* What you are asked to do *
Repeat the following entries exactly, excluding pictures.

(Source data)

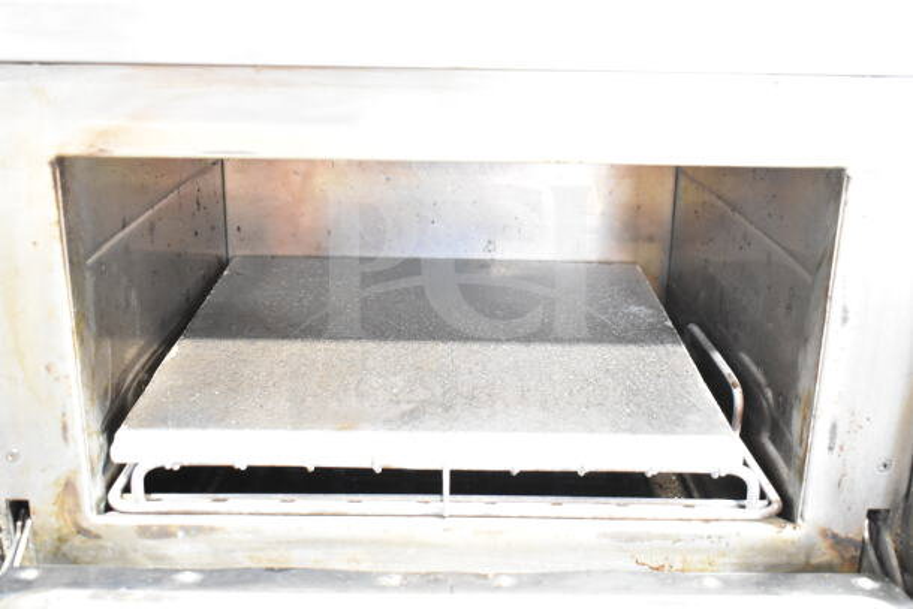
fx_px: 989
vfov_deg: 34.2
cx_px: 456
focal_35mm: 39
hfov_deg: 49.5
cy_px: 304
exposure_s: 1/40
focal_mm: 26
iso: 5000
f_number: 4
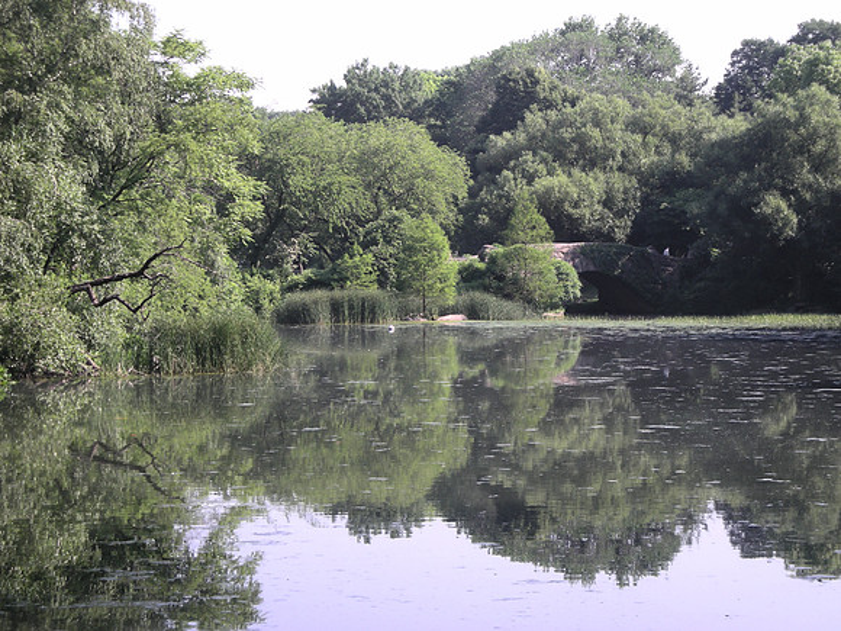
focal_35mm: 105
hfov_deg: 18.7
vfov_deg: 14.1
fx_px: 2551
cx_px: 420
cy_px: 316
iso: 50
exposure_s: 1/120
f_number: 4.7
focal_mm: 17.1
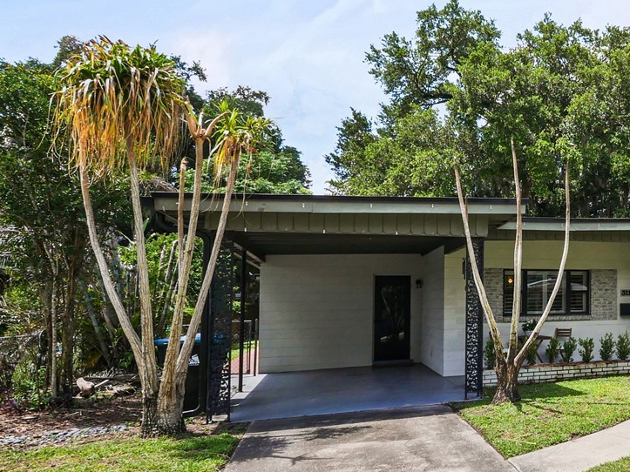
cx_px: 580
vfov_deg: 45.3
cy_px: 273
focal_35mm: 31
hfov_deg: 50.8
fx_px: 564
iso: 200
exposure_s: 1/400
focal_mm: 7
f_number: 7.1
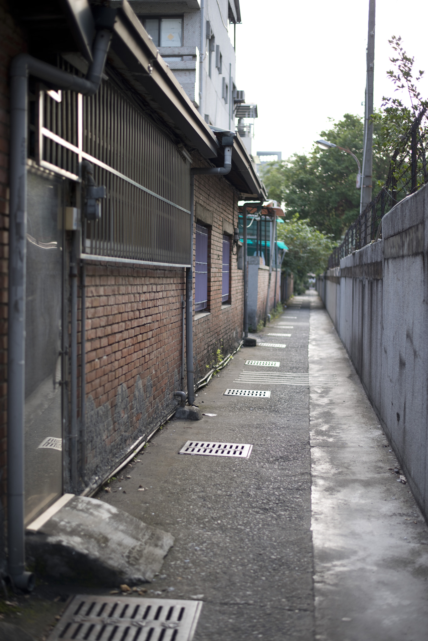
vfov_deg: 39.6
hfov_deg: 27.0
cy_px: 320
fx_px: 891
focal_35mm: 50
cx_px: 214
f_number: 1.8
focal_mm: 50
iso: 100
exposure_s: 1/500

* The answer *
fx_px: 989
vfov_deg: 34.2
cx_px: 456
focal_35mm: 39
hfov_deg: 49.5
cy_px: 304
exposure_s: 1/40
focal_mm: 26
iso: 5000
f_number: 4
focal_35mm: 105
hfov_deg: 18.7
vfov_deg: 14.1
fx_px: 2551
cx_px: 420
cy_px: 316
iso: 50
exposure_s: 1/120
f_number: 4.7
focal_mm: 17.1
cx_px: 580
vfov_deg: 45.3
cy_px: 273
focal_35mm: 31
hfov_deg: 50.8
fx_px: 564
iso: 200
exposure_s: 1/400
focal_mm: 7
f_number: 7.1
vfov_deg: 39.6
hfov_deg: 27.0
cy_px: 320
fx_px: 891
focal_35mm: 50
cx_px: 214
f_number: 1.8
focal_mm: 50
iso: 100
exposure_s: 1/500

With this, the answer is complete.